I would like to make a couple specific points. First, the order in which you describe things is important. Nine times out of ten, start with Frame, then Opportunity, then end with Threat. Once you describe the Threat, your players aren’t likely to listen to much else (and may well interrupt you).
Second, if you are writing this down to be your own boxed text, focus heavily on making every word count. Pull out the thesaurus and look for ways to create and reinforce the feel of the area with every single syllable. Boxed text works best when it is punchy and evocative. It works worst when you descend into purple prose.
Also, practice reading it aloud a few times. Get comfortable with the rhythm of it. Listen for possibly confusing homophones or words that run together. A shocking amount of boxed text in published adventures that I’ve seen is terribly awkward to read aloud. Especially by a GM who is not a natural orator (as most aren’t).
Don’t feel you need to be terribly specific during the initial description. “High ceilings” is generally sufficient, rather than “thirty foot high ceilings.” Your players aren’t likely to remember the numbers anyway. “A jumble of furniture” is more evocative than “a vanity, a dresser, two lamps, and a bookshelf.” The point of the boxed text here is to evoke a picture of the room in the players’ minds, not cover everything they need to know. If they engage with a part of the room, then you can go into detail (possibly with a secondary piece of boxed text).

Collected data entries

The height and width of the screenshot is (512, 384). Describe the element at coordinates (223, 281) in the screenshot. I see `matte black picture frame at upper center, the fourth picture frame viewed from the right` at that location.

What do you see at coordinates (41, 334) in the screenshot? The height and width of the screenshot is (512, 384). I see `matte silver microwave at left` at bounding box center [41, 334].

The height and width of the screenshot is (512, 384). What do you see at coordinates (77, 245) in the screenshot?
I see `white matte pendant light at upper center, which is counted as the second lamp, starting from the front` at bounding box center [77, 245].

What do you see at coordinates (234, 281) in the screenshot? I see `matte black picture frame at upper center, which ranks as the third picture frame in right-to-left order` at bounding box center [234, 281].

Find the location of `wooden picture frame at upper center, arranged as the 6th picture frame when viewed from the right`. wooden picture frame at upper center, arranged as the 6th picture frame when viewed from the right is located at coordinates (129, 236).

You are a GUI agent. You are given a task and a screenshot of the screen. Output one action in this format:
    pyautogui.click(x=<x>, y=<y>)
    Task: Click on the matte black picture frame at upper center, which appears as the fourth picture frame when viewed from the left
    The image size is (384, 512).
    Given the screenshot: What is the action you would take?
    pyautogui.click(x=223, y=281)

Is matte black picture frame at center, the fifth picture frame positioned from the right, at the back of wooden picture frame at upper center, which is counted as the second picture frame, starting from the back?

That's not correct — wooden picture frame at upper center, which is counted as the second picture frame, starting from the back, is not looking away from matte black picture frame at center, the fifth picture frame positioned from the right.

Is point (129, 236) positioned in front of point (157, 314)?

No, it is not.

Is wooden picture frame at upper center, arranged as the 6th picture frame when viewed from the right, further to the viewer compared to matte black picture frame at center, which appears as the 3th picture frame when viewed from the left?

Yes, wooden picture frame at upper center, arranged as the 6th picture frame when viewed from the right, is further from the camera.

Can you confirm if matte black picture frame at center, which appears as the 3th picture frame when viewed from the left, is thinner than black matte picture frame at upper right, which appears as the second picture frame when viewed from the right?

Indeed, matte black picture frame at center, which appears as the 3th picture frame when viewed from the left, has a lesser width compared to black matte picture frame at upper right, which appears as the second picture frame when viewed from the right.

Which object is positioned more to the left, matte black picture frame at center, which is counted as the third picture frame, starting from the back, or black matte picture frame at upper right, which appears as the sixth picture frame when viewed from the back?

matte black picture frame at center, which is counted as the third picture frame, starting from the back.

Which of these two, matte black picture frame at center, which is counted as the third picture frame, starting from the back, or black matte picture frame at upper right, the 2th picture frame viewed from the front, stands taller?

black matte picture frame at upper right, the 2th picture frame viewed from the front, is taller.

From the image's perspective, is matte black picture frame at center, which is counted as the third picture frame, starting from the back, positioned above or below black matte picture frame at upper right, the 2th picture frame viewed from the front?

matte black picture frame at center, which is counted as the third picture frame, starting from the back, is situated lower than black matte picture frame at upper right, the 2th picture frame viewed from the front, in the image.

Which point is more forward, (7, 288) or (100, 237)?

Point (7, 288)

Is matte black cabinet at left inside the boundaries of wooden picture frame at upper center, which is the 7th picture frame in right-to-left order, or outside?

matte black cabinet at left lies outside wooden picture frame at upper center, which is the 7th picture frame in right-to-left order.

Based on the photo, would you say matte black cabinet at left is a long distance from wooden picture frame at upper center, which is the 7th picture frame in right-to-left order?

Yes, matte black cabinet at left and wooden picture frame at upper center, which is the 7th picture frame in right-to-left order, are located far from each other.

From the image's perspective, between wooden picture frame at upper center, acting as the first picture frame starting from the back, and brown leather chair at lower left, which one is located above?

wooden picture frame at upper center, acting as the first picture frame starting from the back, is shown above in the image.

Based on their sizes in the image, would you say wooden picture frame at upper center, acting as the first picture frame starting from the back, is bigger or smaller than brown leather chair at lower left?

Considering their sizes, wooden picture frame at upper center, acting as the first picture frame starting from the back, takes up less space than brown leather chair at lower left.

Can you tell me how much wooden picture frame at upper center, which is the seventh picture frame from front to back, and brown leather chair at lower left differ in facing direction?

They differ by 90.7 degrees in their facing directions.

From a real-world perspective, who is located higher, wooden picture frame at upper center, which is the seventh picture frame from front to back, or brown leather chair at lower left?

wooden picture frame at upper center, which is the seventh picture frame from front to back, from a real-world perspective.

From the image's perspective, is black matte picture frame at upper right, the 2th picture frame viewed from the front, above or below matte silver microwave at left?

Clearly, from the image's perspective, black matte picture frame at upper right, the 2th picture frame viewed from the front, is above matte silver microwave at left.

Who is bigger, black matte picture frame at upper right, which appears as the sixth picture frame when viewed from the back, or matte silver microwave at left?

Tasks to perform
1: Answer these questions about the passage on boxed text:
(a) In what order does the passage recommend describing things nine times out of ten?
(b) When does boxed text work worst, according to the passage?
(c) What phrase does the passage offer as generally sufficient in place of "thirty foot high ceilings"?
2: Write a continuation of the passage on boxed text, picking up right after its final sentence.

Results of the exercise
1:
(a) Frame first, then Opportunity, and Threat last.
(b) When you descend into purple prose.
(c) "High ceilings."

2:
Finally, leave room for your players to flesh out the area. This is especially important in story-oriented games. But, even in 4e, allowing the player to suggest that one of the merchants is selling incense which will create a choking cloud of smoke when the booth is ignited is awesome. Too much description on your part can stifle that. So can sticking too closely with the vision of the area that exists in your head.
How do you think your rules of thumb compare in a FTF versus a text-based setting (be it email or some sort of real time chat)?
@Marshall A few of those points were ones I ended up having to discard as this ran massively long, so yes, i agree wholeheartedly.
@jvstin Y’know, the instinct is that you don’t need to be as terse in an online setting since there’s more time to be leisurely in your reading, but I’ve found that unless the describing writer is quite gifted, it just results in large blocks of impenetrable text. So, at least from my perspective, you might be able to loosen up a _little_, but not much.
@Jvstin – One advantage to online play overlooked far too often is the pictorial. Take ten minutes with Google Image when writing up your post to find an evocative image or two. It might even be worth a thousand words, to the right buyer…
Great advice, thanks!
Thanks so much for this post Rob! This helps tremendously, not only me but lots of others too.
Rob, when you first proposed this topic, my immediate thought was of old-school text adventures. Back when verbose descriptions could make your program to large to fit in the 64k of available memory.
There was a format there:
Name of Room
Brief Description
List of obvious exits
List of obvioius objects
Description of what any animate objects, if any, are doing.
Text had to be evocative. Details were enfolded in the descriptions that you only got if you examined the things mentioned.
I suspect that if I’d tried to evolve that into something better suited for tabletop play, I’d have come up with something that looked like this.
Would you consider posting the text of this as an answer for this question?
http://rpg.stackexchange.com/questions/2712/what-techniques-can-i-use-to-improve-flavor-text
I think it’s a great answer to the question asked, and your blog has already been lined to from there, but I’d love to see the post there in its entirety.